◆ **Source information**
★ ★ ★ ★ ★

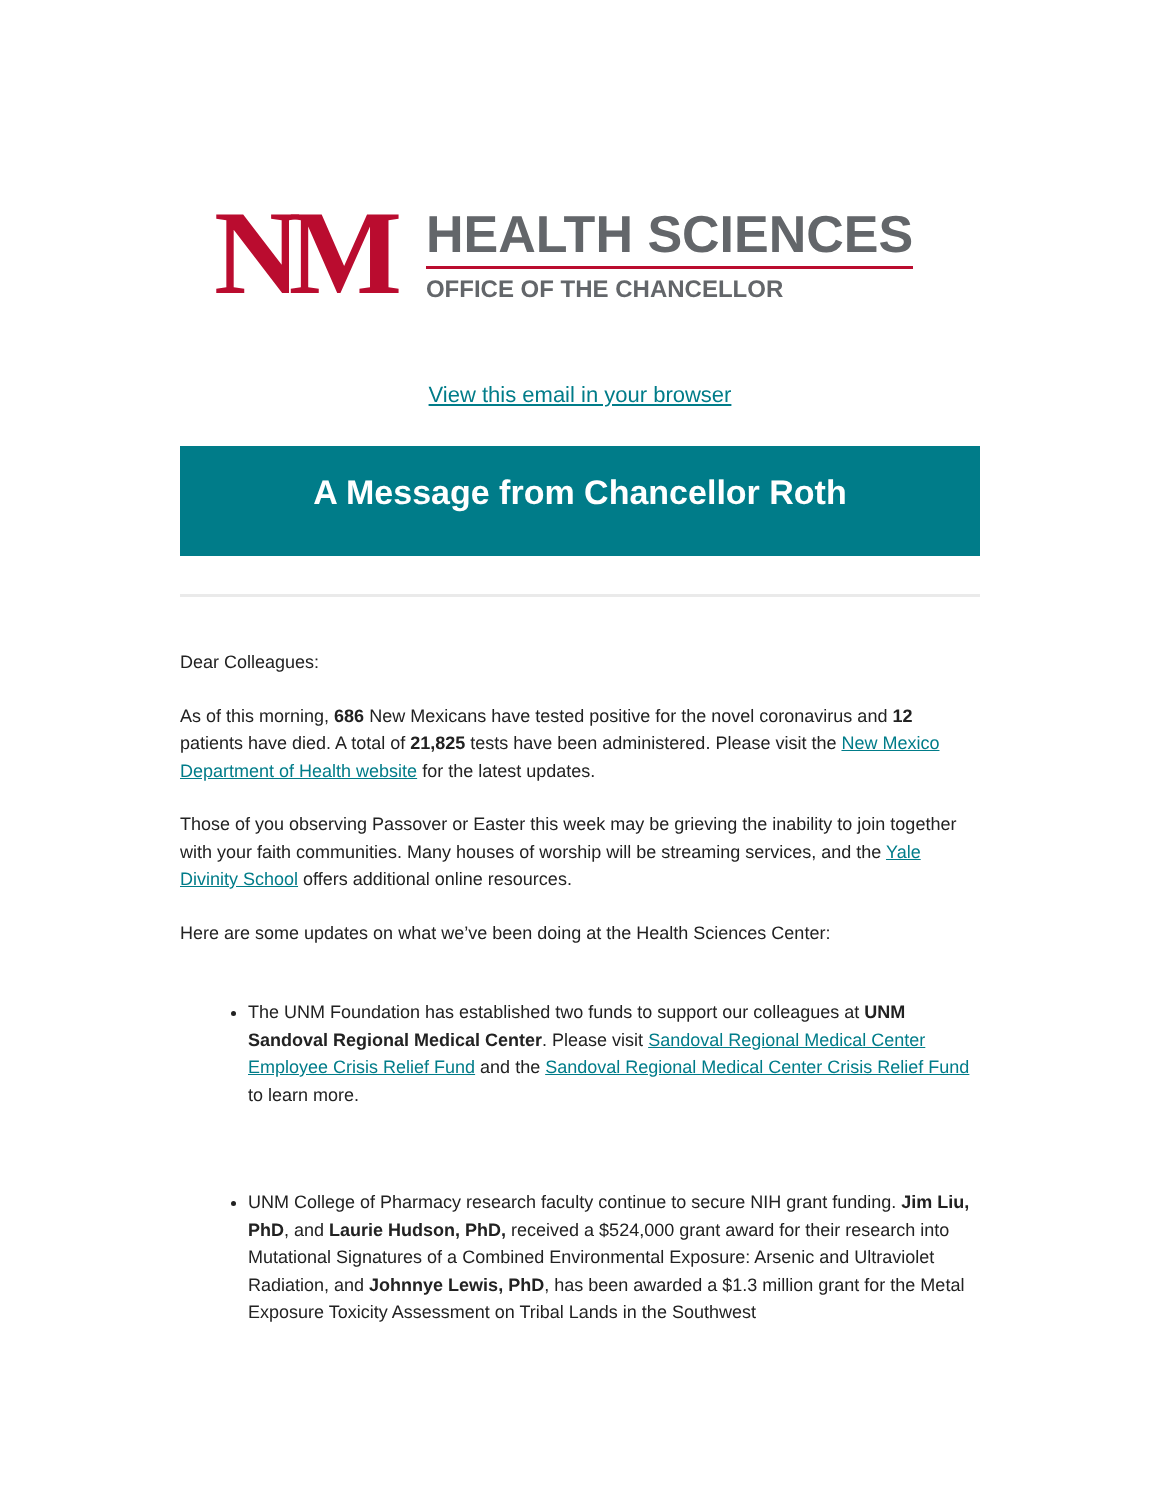NM
HEALTH SCIENCES
OFFICE OF THE CHANCELLOR
View this email in your browser
A Message from Chancellor Roth
Dear Colleagues:
As of this morning, 686 New Mexicans have tested positive for the novel coronavirus and 12 patients have died. A total of 21,825 tests have been administered. Please visit the New Mexico Department of Health website for the latest updates.
Those of you observing Passover or Easter this week may be grieving the inability to join together with your faith communities. Many houses of worship will be streaming services, and the Yale Divinity School offers additional online resources.
Here are some updates on what we’ve been doing at the Health Sciences Center:
The UNM Foundation has established two funds to support our colleagues at UNM Sandoval Regional Medical Center. Please visit Sandoval Regional Medical Center Employee Crisis Relief Fund and the Sandoval Regional Medical Center Crisis Relief Fund to learn more.
UNM College of Pharmacy research faculty continue to secure NIH grant funding. Jim Liu, PhD, and Laurie Hudson, PhD, received a $524,000 grant award for their research into Mutational Signatures of a Combined Environmental Exposure: Arsenic and Ultraviolet Radiation, and Johnnye Lewis, PhD, has been awarded a $1.3 million grant for the Metal Exposure Toxicity Assessment on Tribal Lands in the Southwest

★ ★ ★ ★ ★

◆ **What is being asked**
For this exercise, the answer is the lines from the one containing "The UNM Foundation" through the end of the listing above, reproduced exactly.

◆ **Written response**
The UNM Foundation has established two funds to support our colleagues at UNM Sandoval Regional Medical Center. Please visit Sandoval Regional Medical Center Employee Crisis Relief Fund and the Sandoval Regional Medical Center Crisis Relief Fund to learn more.
UNM College of Pharmacy research faculty continue to secure NIH grant funding. Jim Liu, PhD, and Laurie Hudson, PhD, received a $524,000 grant award for their research into Mutational Signatures of a Combined Environmental Exposure: Arsenic and Ultraviolet Radiation, and Johnnye Lewis, PhD, has been awarded a $1.3 million grant for the Metal Exposure Toxicity Assessment on Tribal Lands in the Southwest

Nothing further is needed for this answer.